829例が登録され、413例がtiragolumab+アテゾリズマブ併用群に、416例がデュルバルマブ群に割り付けられた。ベースラインの患者背景は両群で均衡しており、年齢中央値はtiragolumab+アテゾリズマブ併用群64.0歳、デュルバルマブ群65.0歳、男性が各群80.1% 対 79.1%、元喫煙者が74.1% 対 73.1%、現喫煙者が20.1% 対 19.7%であった。PD-L1発現は、1%未満が49.4% 対 49.5%、1~49%が25.7% 対 28.1%、50%以上が24.9% 対 22.4%、組織型は扁平上皮がんが59.1% 対 59.9%であった。
解析の結果、PFSおよびOSのいずれにおいても、tiragolumab+アテゾリズマブ併用群に延長効果は示されなかった。PD-L1陽性集団におけるPFS中央値は、tiragolumab+アテゾリズマブ併用群が19.4カ月、デュルバルマブ群16.6カ月、ハザード比(HR)は0.96(95% CI: 0.75 – 1.23、p=0.7586)で、2群間に有意差はなかった。12カ月PFS率は60.0% 対 55.4%、24カ月PFS率は46.1% 対 42.9%であった。全集団のPFSも2群間に差はなく、PFS中央値はtiragolumab+アテゾリズマブ併用群が14.2カ月、デュルバルマブ群が13.8カ月であった(HR 1.00、95% CI: 0.84 – 1.19)。

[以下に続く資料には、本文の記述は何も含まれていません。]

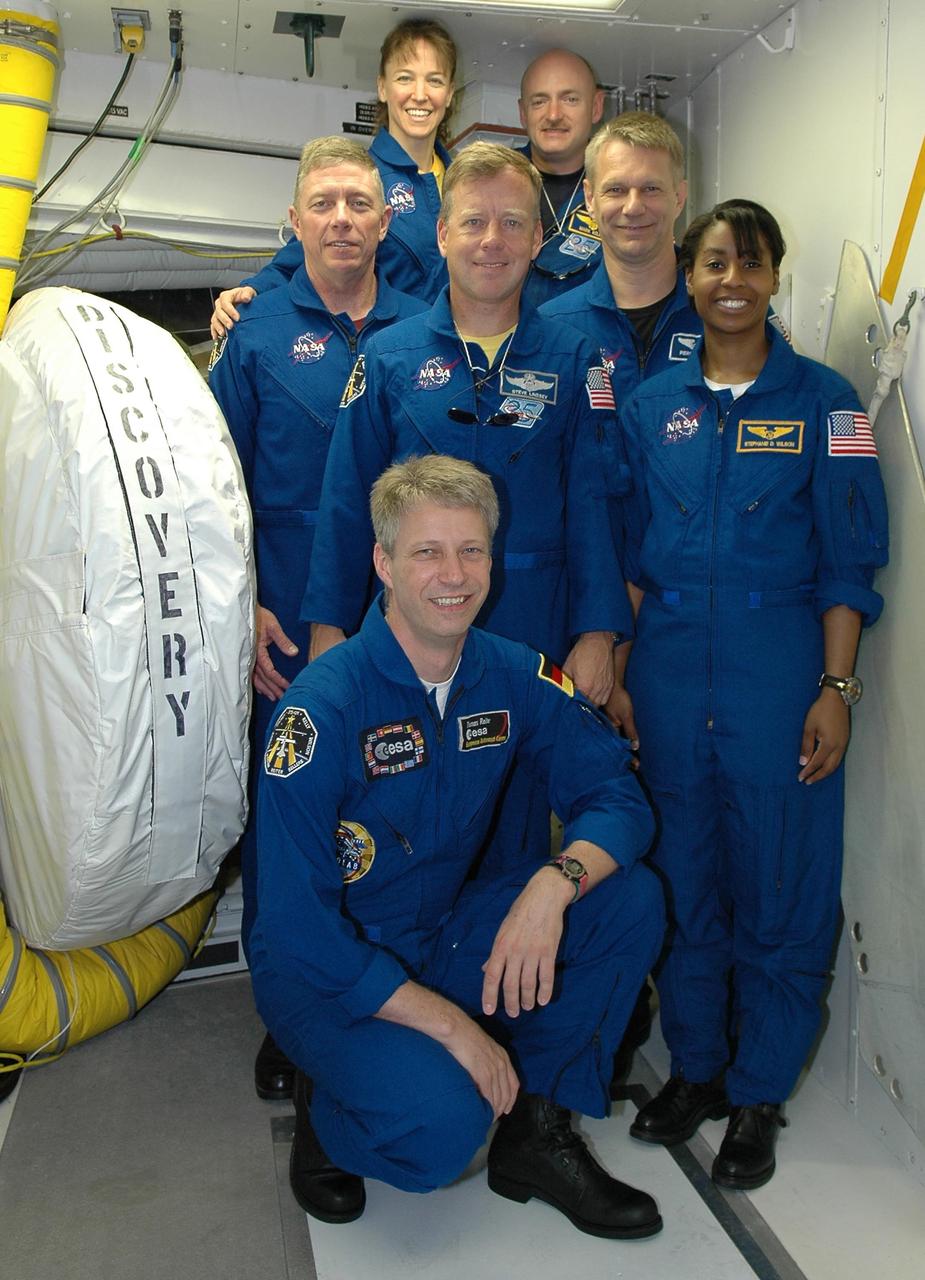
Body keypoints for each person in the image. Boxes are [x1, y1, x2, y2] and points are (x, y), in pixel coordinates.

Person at [248, 454, 665, 1239]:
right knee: (440, 1132)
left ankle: (535, 1133)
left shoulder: (509, 674)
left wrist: (555, 883)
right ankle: (326, 1105)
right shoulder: (322, 709)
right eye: (426, 552)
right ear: (383, 562)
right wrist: (453, 1027)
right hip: (323, 972)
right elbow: (296, 930)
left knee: (625, 895)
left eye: (470, 550)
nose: (453, 574)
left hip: (442, 934)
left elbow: (617, 797)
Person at [615, 199, 888, 1188]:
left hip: (781, 679)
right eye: (713, 261)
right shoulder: (650, 407)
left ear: (774, 275)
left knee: (782, 889)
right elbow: (628, 560)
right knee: (686, 883)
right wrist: (624, 678)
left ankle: (760, 1092)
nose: (731, 277)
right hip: (670, 671)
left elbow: (852, 563)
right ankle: (695, 1069)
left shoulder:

OSはPD-L1陽性集団でHR 0.99(95% CI: 0.73 – 1.34)、OS中央値はtiragolumab+アテゾリズマブ併用群が未到達、デュルバルマブ群54.8カ月であった。全集団ではHR 0.98(95% CI: 0.80 – 1.20)、OS中央値は各群45.6カ月 対 45.8カ月で、いずれの集団でも2群間に差はなかった。
全集団における治療関連有害事象は、全グレードでtiragolumab+アテゾリズマブ併用群80.3%、デュルバルマブ群67.1%、グレード3~4が13.8% 対 10.7%、グレード5が0.5% 対 1.7%、重篤例が11.5% 対 10.7%、治療中止に至ったのは15.5% 対 9.0%であった。特に注目すべき有害事象(AESI)は、肺臓炎、皮疹、甲状腺機能低下症、肝炎などが主であり、発現頻度は全グレードで各群76.4% 対 62.2%、グレード3~4が10.8% 対 8.7%、グレード5が0.5% 対 1.0%であった。
監修 秦 明登先生のコメント
切除不能局所進行Ⅲ期の標準治療は、化学放射線療法後の免疫療法(デュルバルマブ)による地固め療法である。PACIFIC試験で同治療の有効性が証明されて以来、免疫療法を同時併用する試験や本試験のように地固め療法を強化する試験などが行われているが、未だPACIFIC試験を超えられていない。
抗TIGIT抗体であるtiragolumabは比較第Ⅱ相試験であるCITYSCAPE試験でアテゾリズマブとの併用でpromisingな有効性(特にPD-L1 ≥ 50%で)を示したが、その後に行われた3つの比較第Ⅲ相試験のSKYSCRAPER-01試験(進展型小細胞肺がんでのプラチナ併用療法+アテゾリズマブ+tiragolumabの有用性を検討)、SKYSCRAPER-02試験(PD-L1 ≥ 50%のNSCLCでtiragolumab+アテゾリズマブの有用性を検討)、SKYSCRAPER-03試験(上記)はすべてnegativeな結果であった。